Data migration work often fails not during the copy itself, but during validation: missing rows, broken relationships, duplicate business keys, and transformed values that no longer match expectations. For a data analyst working with Veeva Vault data, the interviewer wants to hear how you would use SQL to prove the migrated data is complete and accurate.
Explain how you would approach a migration from a legacy source into a PostgreSQL-based target to ensure data integrity and accuracy. Your answer should cover how you would validate row counts, business-key uniqueness, null handling, referential integrity, and transformed fields after load. You should also describe how you would reconcile source and target data, identify mismatches, and decide what should block release versus what can be triaged.
Go beyond high-level project management. The expected answer is a practical SQL-focused framework: what checks you would run before, during, and after migration, what queries you would write, and how you would communicate migration quality with measurable evidence.
Before moving data, you should profile the source to understand row counts, null rates, duplicate business keys, invalid dates, and orphaned relationships. This establishes a baseline so post-migration checks are compared against known source conditions rather than assumptions.
SELECT COUNT(*) AS row_count,
COUNT(*) FILTER (WHERE external_id IS NULL) AS null_external_id,
COUNT(DISTINCT external_id) AS distinct_external_id
FROM source_accounts;
Primary keys often change during migration, so reconciliation should usually be based on stable business keys such as external IDs, document numbers, or CRM account codes. This helps detect missing, duplicated, or incorrectly transformed records across systems.
SELECT s.external_id
FROM source_accounts s
LEFT JOIN target_accounts t
ON s.external_id = t.external_id
WHERE t.external_id IS NULL;
A successful migration is not just about row counts; parent-child relationships must still be valid. You should verify that every migrated child row points to an existing parent row and that no orphan records were introduced.

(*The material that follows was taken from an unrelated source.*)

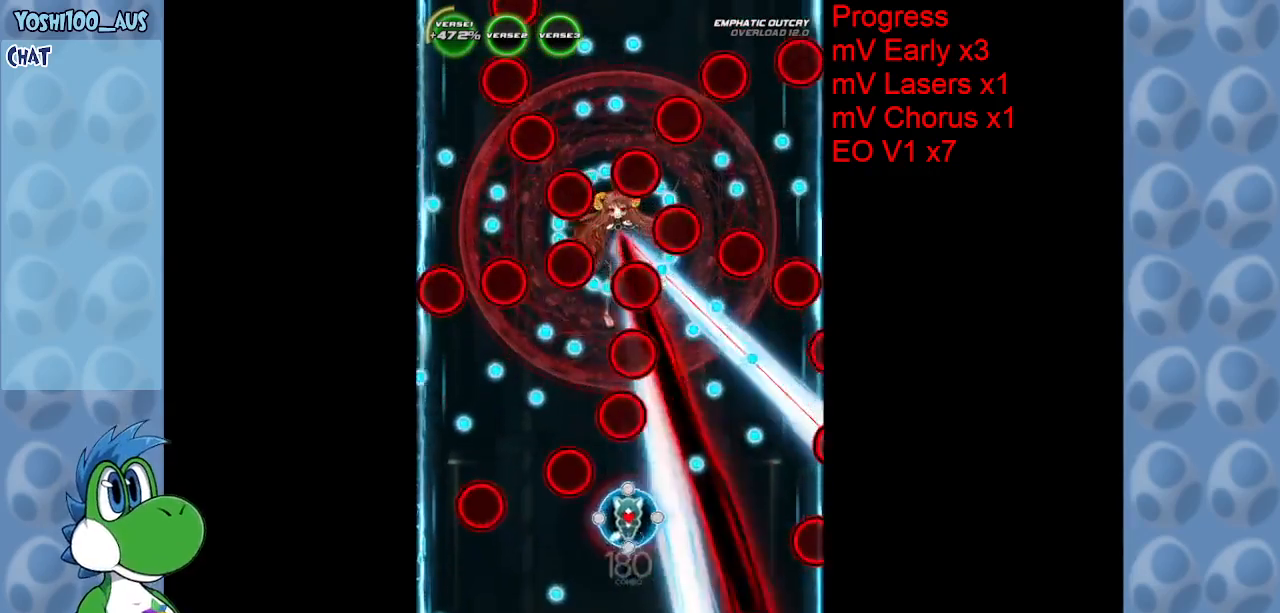
{"keys": ["down", "right", "x"], "events": [[83, "x", "down"], [133, "left", "up"], [217, "x", "up"], [367, "right", "down"], [450, "x", "down"]]}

SELECT c.account_id, c.contact_id
FROM target_contacts c
LEFT JOIN target_accounts a
ON c.account_id = a.account_id
WHERE a.account_id IS NULL;
When fields are standardized, mapped, or reformatted, you need SQL checks that compare expected transformed values to actual target values. This is especially important for status mappings, date normalization, and derived columns.
SELECT s.external_id, s.status_code, t.account_status
FROM source_accounts s
JOIN target_accounts t
ON s.external_id = t.external_id
WHERE CASE s.status_code
WHEN 'A' THEN 'active'
WHEN 'I' THEN 'inactive'
ELSE 'unknown'
END <> t.account_status;
Not every mismatch has the same severity. Strong migration practice defines blocking issues, such as missing rows or broken foreign keys, separately from non-blocking issues, such as optional-field formatting differences, and reports both with counts and examples.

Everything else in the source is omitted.